• Am. J. Respir. Crit. Care Med. · Dec 2021

    Integrated Biomarkers for the Management of Indeterminate Pulmonary Nodules.

    • Michael N Kammer, Dhairya A Lakhani, Aneri B Balar, Sanja L Antic, Amanda K Kussrow, Rebekah L Webster, Shayan Mahapatra, Udaykamal Barad, Chirayu Shah, Thomas Atwater, Brenda Diergaarde, Jun Qian, Alexander Kaizer, Melissa New, Erin Hirsch, William J Feser, Jolene Strong, Matthew Rioth, York E Miller, Yoganand Balagurunathan, Dianna J Rowe, Sherif Helmey, Sheau-Chiann Chen, Joseph Bauza, Stephen A Deppen, Kim Sandler, Fabien Maldonado, Avrum Spira, Ehab Billatos, Matthew B Schabath, Robert J Gillies, David O Wilson, Ronald C Walker, Bennett Landman, Heidi Chen, Eric L Grogan, Anna E Barón, Darryl J Bornhop, and Pierre P Massion.
    • Division of Allergy, Pulmonary and Critical Care Medicine, Department of Medicine.
    • Am. J. Respir. Crit. Care Med. 2021 Dec 1; 204 (11): 130613161306-1316.

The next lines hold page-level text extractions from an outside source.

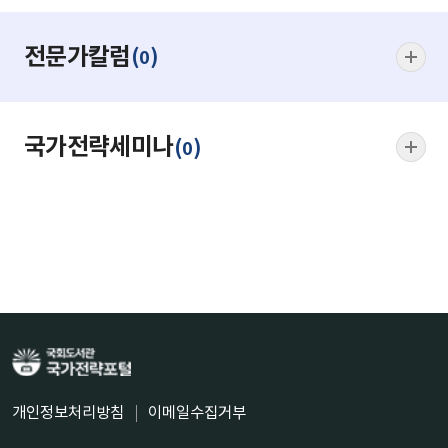
전문가칼럼
(
)
0
국가전략세미나
(
)
0
개인정보처리방침
이메일수집거부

    AbstractRationale: Patients with indeterminate pulmonary nodules (IPNs) at risk of cancer undergo high rates of invasive, costly, and morbid procedures. Objectives: To train and externally validate a risk prediction model that combined clinical, blood, and imaging biomarkers to improve the noninvasive management of IPNs. Methods: In this prospectively collected, retrospective blinded evaluation study, probability of cancer was calculated for 456 patient nodules using the Mayo Clinic model, and patients were categorized into low-, intermediate-, and high-risk groups. A combined biomarker model (CBM) including clinical variables, serum high sensitivity CYFRA 21-1 level, and a radiomic signature was trained in cohort 1 (n = 170) and validated in cohorts 2-4 (total n = 286). All patients were pooled to recalibrate the model for clinical implementation. The clinical utility of the CBM compared with current clinical care was evaluated in 2 cohorts. Measurements and Main Results: The CBM provided improved diagnostic accuracy over the Mayo Clinic model with an improvement in area under the curve of 0.124 (95% bootstrap confidence interval, 0.091-0.156; P < 2 × 10-16). Applying 10% and 70% risk thresholds resulted in a bias-corrected clinical reclassification index for cases and control subjects of 0.15 and 0.12, respectively. A clinical utility analysis of patient medical records estimated that a CBM-guided strategy would have reduced invasive procedures from 62.9% to 50.6% in the intermediate-risk benign population and shortened the median time to diagnosis of cancer from 60 to 21 days in intermediate-risk cancers. Conclusions: Integration of clinical, blood, and image biomarkers improves noninvasive diagnosis of patients with IPNs, potentially reducing the rate of unnecessary invasive procedures while shortening the time to diagnosis.